● **TEXT**
┄┄┄┄┄┄┄┄┄┄

One feature missing from Spring framework that I would find handy is the ability to define a bean based on an EL (Expressional Language) or a particular property is defined.

So without further suspense here is what a conditionally defined bean looks like:


<beans xmlns="http://www.springframework.org/schema/beans"
    xmlns:xsi="http://www.w3.org/2001/XMLSchema-instance"
    xmlns:if="http://mycompany.com/springbeans/condition"
    xsi:schemaLocation="http://www.springframework.org/schema/beans http://www.springframework.org/schema/beans/spring-beans-2.5.xsd
   http://mycompany.com/springbeans/condition http://mycompany.com/springbeans/condition/condition.xsd">

<!– Please note the name space “xmlns:if=”http://mycompany.com/springbeans/condition” and schema
location “*http://mycompany.com/springbeans/conditionhttp://mycompany.com/springbeans/condition/condition.xsd*
–>
<if:condition
test=”${(jms.server.type == ‘activemq’) &amp;&amp; (isMessageBrokerEnabled == true)}”

┄┄┄┄┄┄┄┄┄┄

● **PROVIDED DATA**

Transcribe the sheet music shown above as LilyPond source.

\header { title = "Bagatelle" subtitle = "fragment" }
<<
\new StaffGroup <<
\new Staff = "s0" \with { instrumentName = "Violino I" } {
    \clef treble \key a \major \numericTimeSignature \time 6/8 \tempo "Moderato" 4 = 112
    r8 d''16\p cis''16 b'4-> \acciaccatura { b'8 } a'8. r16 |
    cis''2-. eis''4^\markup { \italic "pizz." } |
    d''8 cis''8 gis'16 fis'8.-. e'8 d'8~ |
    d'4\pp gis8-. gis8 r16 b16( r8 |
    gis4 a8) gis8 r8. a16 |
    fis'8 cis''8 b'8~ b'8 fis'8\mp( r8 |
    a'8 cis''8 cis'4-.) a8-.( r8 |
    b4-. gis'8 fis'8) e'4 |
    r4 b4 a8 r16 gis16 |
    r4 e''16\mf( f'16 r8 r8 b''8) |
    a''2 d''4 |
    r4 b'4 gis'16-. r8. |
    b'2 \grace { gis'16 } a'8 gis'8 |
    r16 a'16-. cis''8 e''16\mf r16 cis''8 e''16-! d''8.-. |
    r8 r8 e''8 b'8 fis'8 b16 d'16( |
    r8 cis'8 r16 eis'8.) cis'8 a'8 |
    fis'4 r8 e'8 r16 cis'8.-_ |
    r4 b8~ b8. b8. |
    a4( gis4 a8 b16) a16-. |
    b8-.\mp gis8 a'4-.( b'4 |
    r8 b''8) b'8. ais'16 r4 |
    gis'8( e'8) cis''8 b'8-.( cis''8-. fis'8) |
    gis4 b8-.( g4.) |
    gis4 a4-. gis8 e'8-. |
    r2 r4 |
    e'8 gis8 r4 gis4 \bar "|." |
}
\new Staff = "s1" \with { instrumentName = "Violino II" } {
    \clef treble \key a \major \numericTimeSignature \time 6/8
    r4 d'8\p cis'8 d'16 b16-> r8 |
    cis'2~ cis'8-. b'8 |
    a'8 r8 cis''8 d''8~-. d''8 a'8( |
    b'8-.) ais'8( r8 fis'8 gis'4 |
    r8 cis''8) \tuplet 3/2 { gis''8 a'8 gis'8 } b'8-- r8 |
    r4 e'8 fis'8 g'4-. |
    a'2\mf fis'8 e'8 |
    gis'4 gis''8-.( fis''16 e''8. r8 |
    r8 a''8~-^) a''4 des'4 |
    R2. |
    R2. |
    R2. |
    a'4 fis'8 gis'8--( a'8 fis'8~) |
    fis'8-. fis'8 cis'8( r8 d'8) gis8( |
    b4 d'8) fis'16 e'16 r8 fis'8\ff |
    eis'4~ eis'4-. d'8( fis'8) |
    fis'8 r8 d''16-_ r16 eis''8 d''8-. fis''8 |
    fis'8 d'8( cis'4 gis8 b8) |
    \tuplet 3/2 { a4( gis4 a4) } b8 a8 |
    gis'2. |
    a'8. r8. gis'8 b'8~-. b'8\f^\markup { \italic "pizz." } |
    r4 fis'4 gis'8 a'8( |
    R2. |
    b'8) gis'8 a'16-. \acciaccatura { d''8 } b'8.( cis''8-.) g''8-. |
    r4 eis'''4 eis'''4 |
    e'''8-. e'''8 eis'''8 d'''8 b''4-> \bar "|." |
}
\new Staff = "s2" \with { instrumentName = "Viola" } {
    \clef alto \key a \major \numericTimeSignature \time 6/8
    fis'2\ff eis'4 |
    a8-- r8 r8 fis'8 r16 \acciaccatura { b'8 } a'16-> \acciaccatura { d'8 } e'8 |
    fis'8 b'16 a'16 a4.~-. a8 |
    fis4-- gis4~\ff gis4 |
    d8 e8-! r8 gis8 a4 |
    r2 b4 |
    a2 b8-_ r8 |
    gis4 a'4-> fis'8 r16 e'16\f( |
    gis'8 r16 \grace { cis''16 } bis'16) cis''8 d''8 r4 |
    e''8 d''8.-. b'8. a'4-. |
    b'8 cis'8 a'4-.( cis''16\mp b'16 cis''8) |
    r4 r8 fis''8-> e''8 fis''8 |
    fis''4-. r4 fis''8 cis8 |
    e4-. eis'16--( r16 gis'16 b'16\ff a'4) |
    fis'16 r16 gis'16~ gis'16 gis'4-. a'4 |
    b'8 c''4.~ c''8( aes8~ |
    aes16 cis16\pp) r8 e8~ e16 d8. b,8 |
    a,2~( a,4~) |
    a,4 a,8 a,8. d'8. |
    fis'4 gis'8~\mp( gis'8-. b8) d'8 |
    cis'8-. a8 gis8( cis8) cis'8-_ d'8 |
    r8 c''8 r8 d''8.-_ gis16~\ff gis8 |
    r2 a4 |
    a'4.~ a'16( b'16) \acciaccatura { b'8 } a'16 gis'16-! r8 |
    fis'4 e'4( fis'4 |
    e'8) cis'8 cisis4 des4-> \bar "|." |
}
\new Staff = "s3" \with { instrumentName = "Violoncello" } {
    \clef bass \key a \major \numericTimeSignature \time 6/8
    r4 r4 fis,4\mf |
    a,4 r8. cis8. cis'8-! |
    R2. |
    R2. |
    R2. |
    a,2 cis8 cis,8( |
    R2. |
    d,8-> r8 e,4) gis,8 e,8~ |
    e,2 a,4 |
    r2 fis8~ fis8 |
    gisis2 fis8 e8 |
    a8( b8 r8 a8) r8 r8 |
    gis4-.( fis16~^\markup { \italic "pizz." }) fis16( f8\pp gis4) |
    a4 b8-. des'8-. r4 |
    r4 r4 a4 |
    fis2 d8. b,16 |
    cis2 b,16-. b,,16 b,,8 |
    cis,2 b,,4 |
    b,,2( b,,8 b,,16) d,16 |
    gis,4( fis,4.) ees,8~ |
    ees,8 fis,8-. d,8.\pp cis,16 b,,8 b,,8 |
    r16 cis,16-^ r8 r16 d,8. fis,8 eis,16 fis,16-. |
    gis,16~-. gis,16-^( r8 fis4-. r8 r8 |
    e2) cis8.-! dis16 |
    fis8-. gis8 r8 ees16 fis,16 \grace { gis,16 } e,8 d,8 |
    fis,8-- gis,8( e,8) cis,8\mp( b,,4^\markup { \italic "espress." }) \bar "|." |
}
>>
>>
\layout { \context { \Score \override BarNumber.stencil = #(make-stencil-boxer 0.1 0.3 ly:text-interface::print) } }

┄┄┄┄┄┄┄┄┄┄

● **EXERCISE TASK 1**
Locate each line of the listing that contains the string "acciaccatura", matching case exactly, and copy those lines.
● **EXERCISE TASK 2**
Resume the write-up on conditionally defined Spring beans, starting right after its last line.

● **EXERCISE ANSWER 1**
    r8 d''16\p cis''16 b'4-> \acciaccatura { b'8 } a'8. r16 |
    b'8) gis'8 a'16-. \acciaccatura { d''8 } b'8.( cis''8-.) g''8-. |
    a8-- r8 r8 fis'8 r16 \acciaccatura { b'8 } a'16-> \acciaccatura { d'8 } e'8 |
    a'4.~ a'16( b'16) \acciaccatura { b'8 } a'16 gis'16-! r8 |

● **EXERCISE ANSWER 2**
varnames=”jms.server.type,isMessageBrokerEnabled”
src=”META-INF/bootstrap.properties” >

<bean id="apacheMQConnectionFactory">
    <property name="brokerURL" value="tcp://e3_cloud_senxex.mycompany.com:61616"/>
    <property name="userName" value="admin"/>
    <property name="password" value="xVkE2iPpk9"/>
</bean>
</if:condition>

What the example above does? Is a bean defination defining a Sping JMS connector for Apache ActiveMQ. If the EL condition is *true* then the bean will be instantiated.

The property jms.server.type and isMessageBrokerEnabled is defined in the property file bootstrap.properties

Of course instead of conditional logic we could split the bean definitions up into multiple files and connect them together for different tasks – e.g. construct one application context for Apache ActiveMQ and Sun Message Broker that includes an xml file for a JMS provider specific configurations,  but if you only have a small number of different beans then it may not be worth constructing multiple application contexts at build time. Even for products that comesup with multiple JMS connector support, where installer are provided to the product sells/service team for customer side installation. In such senerio we need to make installation process simple and we don’t want to individual build for each customer.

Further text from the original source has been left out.